One of the difficult things about working in a veterinary clinic is watching other people loose their pets. You can’t not help be affected by it.
People who love their pets and bring them in and find horrible diagnosis’ are always hard. You fight with them and support them in all their decisions because you’ve known them for a long time. You know their pets are loved and they are doing the best thing for them.
Other times disasters happen and emergencies walk in. Sometimes you know these people. Sometimes you don’t.
I remember one evening as we were closing up, a man came in. He had been in before but not often. His dog wasn’t old. Generally it was healthy. He had just gotten home from a trip and picked the dog up at the kennel. It wouldn’t stop seizing. He came right over.
We got him into the clinic, helping him carry this large doberman into the back. I worked the front so I waited there, cleaning and getting things ready for the morning, hoping for good news. He waited up front hoping for good news.

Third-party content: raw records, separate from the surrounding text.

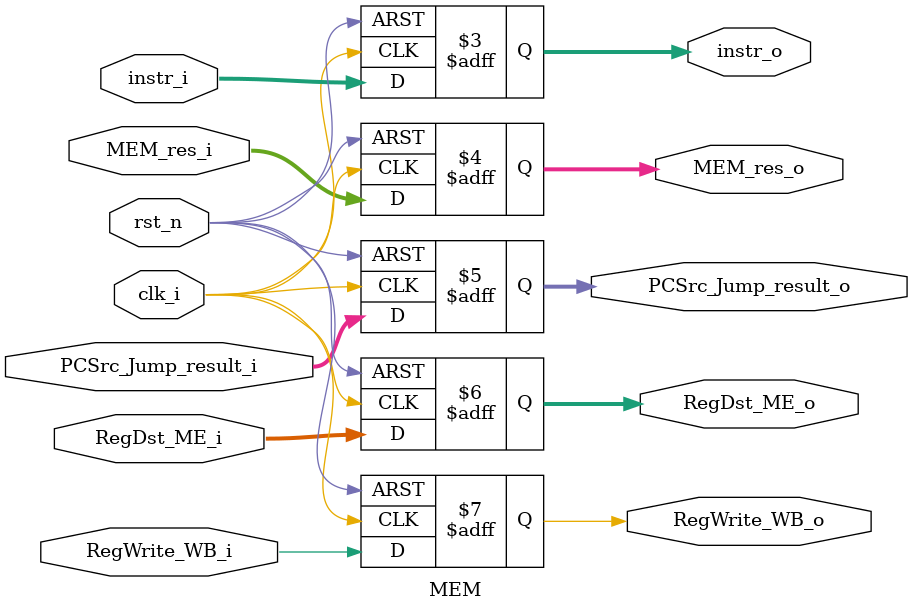
<source format=v>
module MEM( clk_i, rst_n, instr_i, instr_o , MEM_res_i , MEM_res_o , PCSrc_Jump_result_i , PCSrc_Jump_result_o , RegDst_ME_i , RegDst_ME_o ,
			RegWrite_WB_i , RegWrite_WB_o );
     
//I/O ports
input           clk_i;
input	        rst_n;
input  [32-1:0] instr_i;
input  [31:0] MEM_res_i;
input  [31:0] PCSrc_Jump_result_i ;
input  [1:0] RegDst_ME_i ;
input  RegWrite_WB_i ;

output [32-1:0] instr_o;
output [31:0] MEM_res_o;
output [31:0] PCSrc_Jump_result_o ;
output [1:0] RegDst_ME_o ;
output RegWrite_WB_o ;
 
//Internal Signals
reg    [32-1:0] instr_o;
reg		[31:0] MEM_res_o ;
reg		[31:0] PCSrc_Jump_result_o ;
reg 	[1:0] RegDst_ME_o ;
reg		RegWrite_WB_o ;


//Main function
always @(posedge clk_i or negedge rst_n) begin
    if(~rst_n)begin
	    instr_o <= 0;
		MEM_res_o <= 0;
		PCSrc_Jump_result_o <= 0 ;
		RegDst_ME_o <= 0;
		RegWrite_WB_o <= 0 ;
		end
	else
		begin
			instr_o <= instr_i;
			MEM_res_o <= MEM_res_i ;
			PCSrc_Jump_result_o <= PCSrc_Jump_result_i ; 
			RegDst_ME_o <= RegDst_ME_i ;
			RegWrite_WB_o <= RegWrite_WB_i ;
			
		end
end

endmodule
</source>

Our doctor came out and talked to him. Nothing we had done in the intervention had stopped the seizing. She couldn’t give more without risking the dogs life. He had been seizing for half an hour at this point and given that we couldn’t interrupt the problem, the prognosis wasn’t good. Seizures become more serious the longer they gone, with the potential to damage more and more brain cells.
She explained all of this to him and he agreed it was for the best to have his dog euthanized. He signed the papers.
Because it was an emergency, our doctor hadn’t filled out all the paperwork for billing so he and I had to wait once again. I waited, again preparing for morning and doing some light cleanup around the desk.
He waited sitting in the front office with his head down. One of the techs brought out the collar and leash his dog had on him when he was brought in. I remember the man holding it in his hands, his knuckles white. He was big man and perhaps 50 or 55. He was there alone. The pressure on the collar as he grasp that, squeezing the life out of that piece of cloth said more about the pain he was in than any tear.
Paying the bill, he did so without speaking much and didn’t meet my eyes. I had worked in the office long enough to know that to have offered sympathy would have broken through all his defenses and frustrated him. He didn’t want anyone to see his pain. His world was one where men don’t cry.
To this day I hope that he had a wife to go home to or someone he could talk to about what had happened. I really hope he didn’t go home to a lonely house, made even more lonely by the surprise loss. He had come home from a wonderful trip only to find sorrow. We never saw this man again but his hands haunt me.